Costs and costs - very often even financial professionals and economists confuse these almost identical terms. But a mistake in the term can cause serious problems in business finances. How do these two meanings differ?
Difference in terms
Cost, by definition, is a cost estimate of the production resources used by an organization. As for expenses, then, according to accounting, under them is determined the decrease in benefits to the economy during the reporting period, occurring in the form of depletion or outflow of assets. The costs are expressed in a decrease in the capital, which is in no way connected with its distribution among several owners.
These are vague definitions, but three conclusions about costs can be drawn from them. At expenses:
- Products are leaving the company.
- Products remain, but begin to decline in value.
- The products remain, but there is such an obligation to someone from the outside, because of which the company must part with them.

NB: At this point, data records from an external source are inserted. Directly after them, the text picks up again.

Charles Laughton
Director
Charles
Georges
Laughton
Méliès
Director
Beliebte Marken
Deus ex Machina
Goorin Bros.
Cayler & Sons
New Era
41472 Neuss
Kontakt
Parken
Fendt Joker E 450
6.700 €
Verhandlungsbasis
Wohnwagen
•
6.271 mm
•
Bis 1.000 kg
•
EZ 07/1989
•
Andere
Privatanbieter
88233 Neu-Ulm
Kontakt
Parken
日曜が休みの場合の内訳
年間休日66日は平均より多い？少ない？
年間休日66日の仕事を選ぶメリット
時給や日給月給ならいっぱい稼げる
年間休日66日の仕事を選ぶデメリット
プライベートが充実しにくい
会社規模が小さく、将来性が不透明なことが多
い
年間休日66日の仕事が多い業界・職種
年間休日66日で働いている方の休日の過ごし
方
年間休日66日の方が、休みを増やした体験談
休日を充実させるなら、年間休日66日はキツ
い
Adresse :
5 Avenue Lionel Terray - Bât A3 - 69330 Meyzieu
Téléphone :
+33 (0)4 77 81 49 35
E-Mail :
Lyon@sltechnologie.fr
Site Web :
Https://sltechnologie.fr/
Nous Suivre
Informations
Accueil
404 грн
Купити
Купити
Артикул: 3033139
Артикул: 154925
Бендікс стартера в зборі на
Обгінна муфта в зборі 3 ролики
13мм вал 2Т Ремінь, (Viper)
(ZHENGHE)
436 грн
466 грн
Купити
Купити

Now in more detail about these three situations.
Analysis of situations
Resources are leaving the company
A common case is when products are completed or finished products (service, work). A person sells a service, work or product, that is, he parted with it, and the resource left the company. Another option is the disappearance of values within the company, that is, theft.
Another interesting example is a fine that a company paid to another company or government.

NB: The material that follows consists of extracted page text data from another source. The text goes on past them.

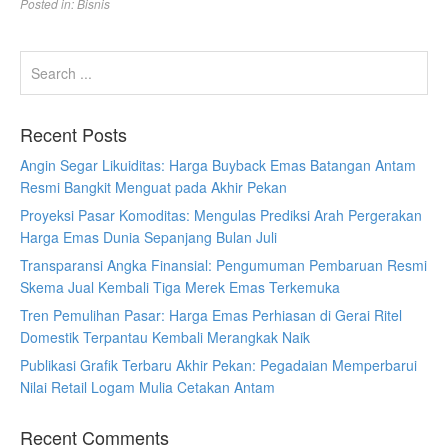
Posted in:
Bisnis
Recent Posts
Angin Segar Likuiditas: Harga Buyback Emas Batangan Antam
Resmi Bangkit Menguat pada Akhir Pekan
Proyeksi Pasar Komoditas: Mengulas Prediksi Arah Pergerakan
Harga Emas Dunia Sepanjang Bulan Juli
Transparansi Angka Finansial: Pengumuman Pembaruan Resmi
Skema Jual Kembali Tiga Merek Emas Terkemuka
Tren Pemulihan Pasar: Harga Emas Perhiasan di Gerai Ritel
Domestik Terpantau Kembali Merangkak Naik
Publikasi Grafik Terbaru Akhir Pekan: Pegadaian Memperbarui
Nilai Retail Logam Mulia Cetakan Antam
Recent Comments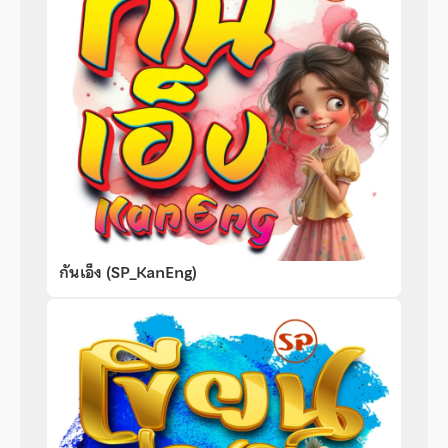
กันเอ็ง (SP_KanEng)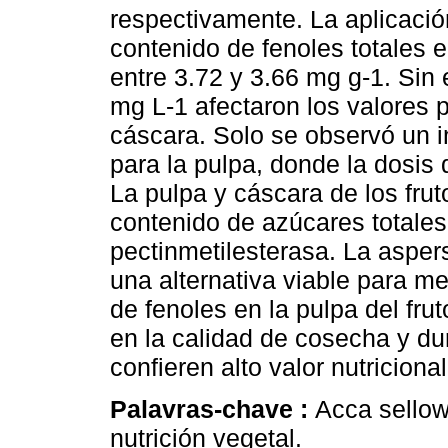
respectivamente. La aplicaci
contenido de fenoles totales 
entre 3.72 y 3.66 mg g-1. Sin
mg L-1 afectaron los valores 
cáscara. Solo se observó un 
para la pulpa, donde la dosis 
La pulpa y cáscara de los fru
contenido de azúcares totales 
pectinmetilesterasa. La asper
una alternativa viable para me
de fenoles en la pulpa del fr
en la calidad de cosecha y d
confieren alto valor nutricional 
Palavras-chave :
Acca sellow
nutrición vegetal.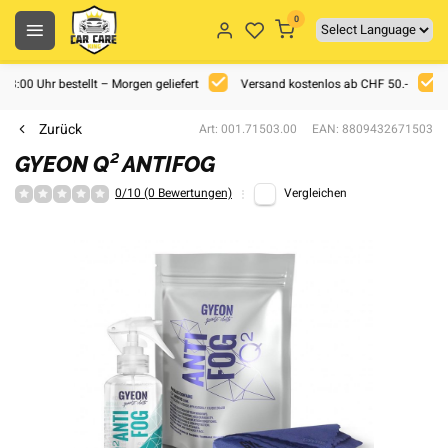
0
 18:00 Uhr bestellt – Morgen geliefert
Versand kostenlos ab CHF 50.-
Zurück
Art: 001.71503.00
EAN: 8809432671503
GYEON Q² ANTIFOG
0/10 (0 Bewertungen)
Vergleichen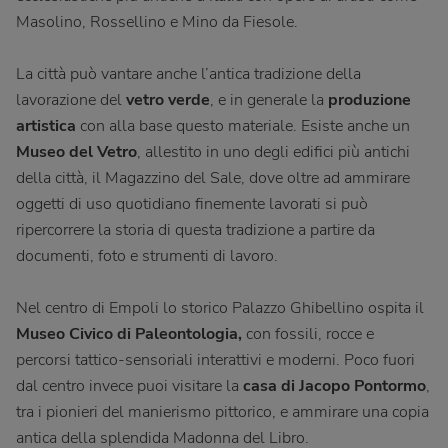
Masolino, Rossellino e Mino da Fiesole.
La città può vantare anche l’antica tradizione della
lavorazione del
vetro verde
, e in generale la
produzione
artistica
con alla base questo materiale. Esiste anche un
Museo del Vetro
, allestito in uno degli edifici più antichi
della città, il Magazzino del Sale, dove oltre ad ammirare
oggetti di uso quotidiano finemente lavorati si può
ripercorrere la storia di questa tradizione a partire da
documenti, foto e strumenti di lavoro.
Nel centro di Empoli lo storico Palazzo Ghibellino ospita il
Museo Civico di Paleontologia,
con fossili, rocce e
percorsi tattico-sensoriali interattivi e moderni. Poco fuori
dal centro invece puoi visitare la
casa di Jacopo Pontormo
,
tra i pionieri del manierismo pittorico, e ammirare una copia
antica della splendida Madonna del Libro.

Resources are lost at cost
Reducing the cost of any financial resources is possible for two reasons:
- Loss of the original characteristics and parameters of materiel items in the enterprise. For example, this is a new car with a working life of 4 years. But after 2-3 months the car got into an accident. It was restored, but it is clear that now it is not only not new, but it will not be able to work normally for its entire service life. The value has dropped, as has the cost due to costs.
- The second reason is already of a technical nature and is related to accounting. The bottom line is that accounting standards oblige accountants to evaluate the company's resources at the smallest value - cost at sale or cost. Therefore, if the cost in accounting is lower than the market value, accountants need to equalize the cost with the market one.
The emergence of obligations
For example, it might concern important products. The company sells a product and sells it to the buyer. After that, the rights are transferred completely to him. However, there are still no products in fact. For example, products that have already been purchased or ordered on a prepaid basis are still being made or tested.
These are the cases in which the product seems to be in the company and is located on its territory, but no longer belongs to it due to its obligations to customers. As a result, it can be noted that costs are the direct or indirect use of resources, while costs are the departure of these resources from the company.